- [Task instructions]: Lay out every line of the records below as a Markdown table with two columns, Row and Record text. Number each row, and leave out any blank lines.

- [Available data]:
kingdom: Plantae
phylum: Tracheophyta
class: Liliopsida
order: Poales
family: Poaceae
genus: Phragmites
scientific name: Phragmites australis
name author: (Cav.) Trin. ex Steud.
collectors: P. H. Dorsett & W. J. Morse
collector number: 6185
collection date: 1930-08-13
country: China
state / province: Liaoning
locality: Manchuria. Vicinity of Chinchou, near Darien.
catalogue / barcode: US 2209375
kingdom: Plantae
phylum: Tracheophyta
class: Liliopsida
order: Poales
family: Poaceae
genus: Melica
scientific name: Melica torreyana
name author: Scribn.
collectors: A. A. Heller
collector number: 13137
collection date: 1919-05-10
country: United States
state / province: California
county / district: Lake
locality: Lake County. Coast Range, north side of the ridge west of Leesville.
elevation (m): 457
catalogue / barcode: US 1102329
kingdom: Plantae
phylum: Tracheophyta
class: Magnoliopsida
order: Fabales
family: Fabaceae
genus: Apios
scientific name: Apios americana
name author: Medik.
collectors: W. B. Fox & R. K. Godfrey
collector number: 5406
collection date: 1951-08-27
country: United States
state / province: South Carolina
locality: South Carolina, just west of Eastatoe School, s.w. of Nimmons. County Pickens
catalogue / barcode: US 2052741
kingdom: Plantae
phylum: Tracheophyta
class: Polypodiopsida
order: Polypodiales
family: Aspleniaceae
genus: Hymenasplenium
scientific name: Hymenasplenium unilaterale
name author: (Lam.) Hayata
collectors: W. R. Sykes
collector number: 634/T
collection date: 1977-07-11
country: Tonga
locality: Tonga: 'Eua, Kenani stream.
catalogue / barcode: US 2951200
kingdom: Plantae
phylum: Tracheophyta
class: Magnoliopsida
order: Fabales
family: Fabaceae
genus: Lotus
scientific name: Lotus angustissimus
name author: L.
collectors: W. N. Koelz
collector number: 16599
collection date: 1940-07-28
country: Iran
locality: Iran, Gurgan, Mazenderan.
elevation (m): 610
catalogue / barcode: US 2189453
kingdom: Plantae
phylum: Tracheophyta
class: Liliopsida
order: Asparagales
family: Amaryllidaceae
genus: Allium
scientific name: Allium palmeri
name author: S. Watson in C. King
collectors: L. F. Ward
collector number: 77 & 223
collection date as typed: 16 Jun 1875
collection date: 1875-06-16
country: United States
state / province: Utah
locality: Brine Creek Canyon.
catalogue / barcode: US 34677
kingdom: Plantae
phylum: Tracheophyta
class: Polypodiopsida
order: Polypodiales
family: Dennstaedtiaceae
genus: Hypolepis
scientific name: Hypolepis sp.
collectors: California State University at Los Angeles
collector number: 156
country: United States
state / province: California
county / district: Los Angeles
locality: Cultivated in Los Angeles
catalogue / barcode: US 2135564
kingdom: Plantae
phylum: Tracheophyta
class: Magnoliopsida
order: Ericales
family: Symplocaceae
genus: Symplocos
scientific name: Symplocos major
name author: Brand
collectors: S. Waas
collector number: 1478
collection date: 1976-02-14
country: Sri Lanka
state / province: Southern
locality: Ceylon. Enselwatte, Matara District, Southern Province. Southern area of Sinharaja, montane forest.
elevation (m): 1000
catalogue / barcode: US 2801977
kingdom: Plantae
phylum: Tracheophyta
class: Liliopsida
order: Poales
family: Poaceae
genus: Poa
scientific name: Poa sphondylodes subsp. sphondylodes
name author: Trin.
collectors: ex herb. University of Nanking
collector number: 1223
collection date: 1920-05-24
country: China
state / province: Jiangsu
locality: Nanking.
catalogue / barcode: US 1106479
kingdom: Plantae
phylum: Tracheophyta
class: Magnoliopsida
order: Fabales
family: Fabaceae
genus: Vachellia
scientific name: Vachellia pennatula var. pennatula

- [Written solution]:
| Row | Record text |
|---|---|
| 1 | kingdom: Plantae |
| 2 | phylum: Tracheophyta |
| 3 | class: Liliopsida |
| 4 | order: Poales |
| 5 | family: Poaceae |
| 6 | genus: Phragmites |
| 7 | scientific name: Phragmites australis |
| 8 | name author: (Cav.) Trin. ex Steud. |
| 9 | collectors: P. H. Dorsett & W. J. Morse |
| 10 | collector number: 6185 |
| 11 | collection date: 1930-08-13 |
| 12 | country: China |
| 13 | state / province: Liaoning |
| 14 | locality: Manchuria. Vicinity of Chinchou, near Darien. |
| 15 | catalogue / barcode: US 2209375 |
| 16 | kingdom: Plantae |
| 17 | phylum: Tracheophyta |
| 18 | class: Liliopsida |
| 19 | order: Poales |
| 20 | family: Poaceae |
| 21 | genus: Melica |
| 22 | scientific name: Melica torreyana |
| 23 | name author: Scribn. |
| 24 | collectors: A. A. Heller |
| 25 | collector number: 13137 |
| 26 | collection date: 1919-05-10 |
| 27 | country: United States |
| 28 | state / province: California |
| 29 | county / district: Lake |
| 30 | locality: Lake County. Coast Range, north side of the ridge west of Leesville. |
| 31 | elevation (m): 457 |
| 32 | catalogue / barcode: US 1102329 |
| 33 | kingdom: Plantae |
| 34 | phylum: Tracheophyta |
| 35 | class: Magnoliopsida |
| 36 | order: Fabales |
| 37 | family: Fabaceae |
| 38 | genus: Apios |
| 39 | scientific name: Apios americana |
| 40 | name author: Medik. |
| 41 | collectors: W. B. Fox & R. K. Godfrey |
| 42 | collector number: 5406 |
| 43 | collection date: 1951-08-27 |
| 44 | country: United States |
| 45 | state / province: South Carolina |
| 46 | locality: South Carolina, just west of Eastatoe School, s.w. of Nimmons. County Pickens |
| 47 | catalogue / barcode: US 2052741 |
| 48 | kingdom: Plantae |
| 49 | phylum: Tracheophyta |
| 50 | class: Polypodiopsida |
| 51 | order: Polypodiales |
| 52 | family: Aspleniaceae |
| 53 | genus: Hymenasplenium |
| 54 | scientific name: Hymenasplenium unilaterale |
| 55 | name author: (Lam.) Hayata |
| 56 | collectors: W. R. Sykes |
| 57 | collector number: 634/T |
| 58 | collection date: 1977-07-11 |
| 59 | country: Tonga |
| 60 | locality: Tonga: 'Eua, Kenani stream. |
| 61 | catalogue / barcode: US 2951200 |
| 62 | kingdom: Plantae |
| 63 | phylum: Tracheophyta |
| 64 | class: Magnoliopsida |
| 65 | order: Fabales |
| 66 | family: Fabaceae |
| 67 | genus: Lotus |
| 68 | scientific name: Lotus angustissimus |
| 69 | name author: L. |
| 70 | collectors: W. N. Koelz |
| 71 | collector number: 16599 |
| 72 | collection date: 1940-07-28 |
| 73 | country: Iran |
| 74 | locality: Iran, Gurgan, Mazenderan. |
| 75 | elevation (m): 610 |
| 76 | catalogue / barcode: US 2189453 |
| 77 | kingdom: Plantae |
| 78 | phylum: Tracheophyta |
| 79 | class: Liliopsida |
| 80 | order: Asparagales |
| 81 | family: Amaryllidaceae |
| 82 | genus: Allium |
| 83 | scientific name: Allium palmeri |
| 84 | name author: S. Watson in C. King |
| 85 | collectors: L. F. Ward |
| 86 | collector number: 77 & 223 |
| 87 | collection date as typed: 16 Jun 1875 |
| 88 | collection date: 1875-06-16 |
| 89 | country: United States |
| 90 | state / province: Utah |
| 91 | locality: Brine Creek Canyon. |
| 92 | catalogue / barcode: US 34677 |
| 93 | kingdom: Plantae |
| 94 | phylum: Tracheophyta |
| 95 | class: Polypodiopsida |
| 96 | order: Polypodiales |
| 97 | family: Dennstaedtiaceae |
| 98 | genus: Hypolepis |
| 99 | scientific name: Hypolepis sp. |
| 100 | collectors: California State University at Los Angeles |
| 101 | collector number: 156 |
| 102 | country: United States |
| 103 | state / province: California |
| 104 | county / district: Los Angeles |
| 105 | locality: Cultivated in Los Angeles |
| 106 | catalogue / barcode: US 2135564 |
| 107 | kingdom: Plantae |
| 108 | phylum: Tracheophyta |
| 109 | class: Magnoliopsida |
| 110 | order: Ericales |
| 111 | family: Symplocaceae |
| 112 | genus: Symplocos |
| 113 | scientific name: Symplocos major |
| 114 | name author: Brand |
| 115 | collectors: S. Waas |
| 116 | collector number: 1478 |
| 117 | collection date: 1976-02-14 |
| 118 | country: Sri Lanka |
| 119 | state / province: Southern |
| 120 | locality: Ceylon. Enselwatte, Matara District, Southern Province. Southern area of Sinharaja, montane forest. |
| 121 | elevation (m): 1000 |
| 122 | catalogue / barcode: US 2801977 |
| 123 | kingdom: Plantae |
| 124 | phylum: Tracheophyta |
| 125 | class: Liliopsida |
| 126 | order: Poales |
| 127 | family: Poaceae |
| 128 | genus: Poa |
| 129 | scientific name: Poa sphondylodes subsp. sphondylodes |
| 130 | name author: Trin. |
| 131 | collectors: ex herb. University of Nanking |
| 132 | collector number: 1223 |
| 133 | collection date: 1920-05-24 |
| 134 | country: China |
| 135 | state / province: Jiangsu |
| 136 | locality: Nanking. |
| 137 | catalogue / barcode: US 1106479 |
| 138 | kingdom: Plantae |
| 139 | phylum: Tracheophyta |
| 140 | class: Magnoliopsida |
| 141 | order: Fabales |
| 142 | family: Fabaceae |
| 143 | genus: Vachellia |
| 144 | scientific name: Vachellia pennatula var. pennatula |